Arms from behind, but not to shove her aside, to hug. “Georgia!” Heather with tears in her eyes. They held on to each other as the crowd picked up the final bridge and sang along, as Damon delivered the last lines and dropped his head in acknowledgment of the applause.

He took his glasses off and swept the audience with a roving glance that knocked the breath out of her. She was incapable of letting him go. She loved him and she would not let either of them make that into a disability.

37: And Beyond

That was harder than he’d thought it might be. And then easier, easier than he had the right to hope it could be. A shaky start, unexpected nerves, a dry mouth, a cough he didn’t need anymore. But the music, the piano, the strings, a rare satisfaction. He couldn’t not open up and let go, test the glue on his wings, and with that song, a prayer that as he let Georgia go she’d find her own way safely. There was a kind of closure in that. A beginning too.

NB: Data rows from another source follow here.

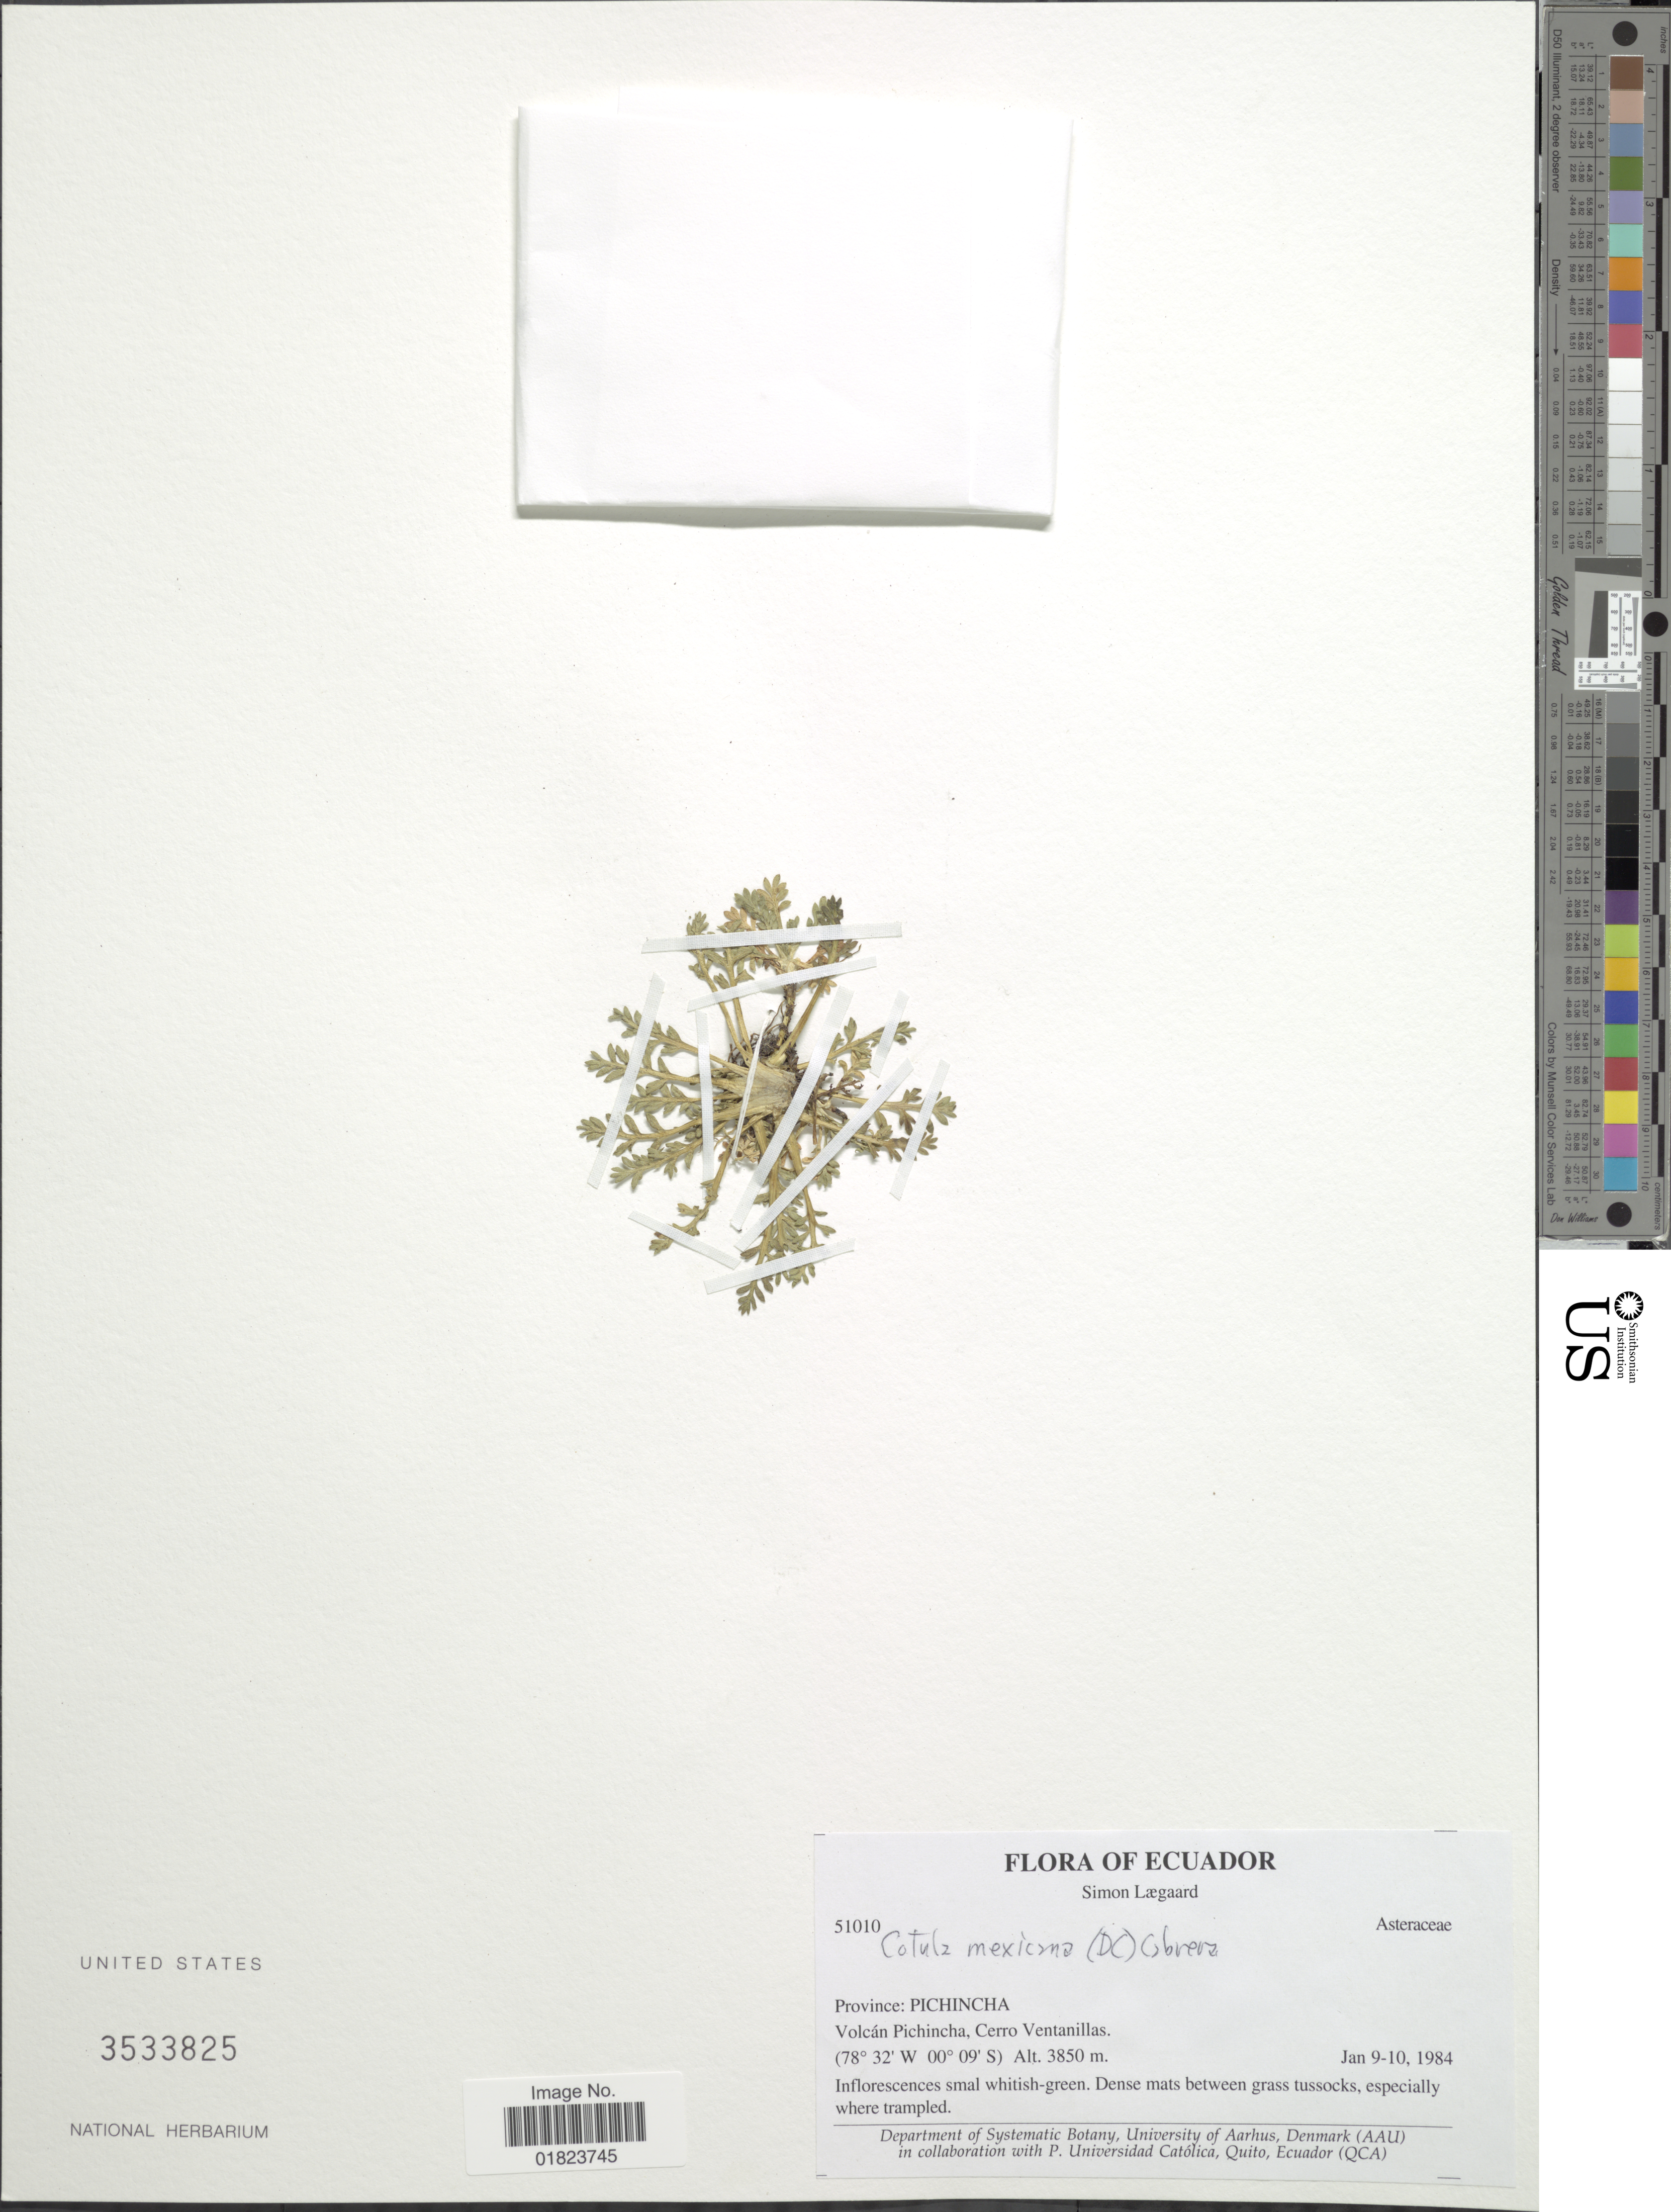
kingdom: Plantae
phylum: Tracheophyta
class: Magnoliopsida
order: Asterales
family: Asteraceae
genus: Cotula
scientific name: Cotula minuta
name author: G. Forst.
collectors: S. Lægaard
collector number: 51010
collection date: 1984-01-09/1984-01-10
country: Ecuador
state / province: Pichincha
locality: Volcán Pichincha, Cerro Ventanillas.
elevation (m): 3850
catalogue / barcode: US 3533825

If he could grab hold of it.

He sat on the old couch in the green room and collected himself. A few minutes here with Mel and then he’d go rejoin the world: sit at the bar, listen to the guys, talk to some folk. Maybe fake reluctance if they tried to get him to sing again.

He sipped a hot lemon and honey drink, Heather to thank for it, and tried to make out the song playing. Something pop, sweet. That English dude, Olly Murs, Dear Darling. That wasn’t on the set list and who was singing? He got up and opened the door and Holy Mother of, that was a car crash. He’d heard more musical cat fights. Jesus. He moved out into the bar area, keeping the wall behind him. Angus had mentioned doing requests but not crap karaoke.

A hand to the back of his. Taylor hanging off his shoulder. “Are you hearing this?”

“My ears are bleeding.”

“No, listen, really listen.”

“The band sounds great, you should keep the piano.”

Taylor smashed her head against his arm. He listened.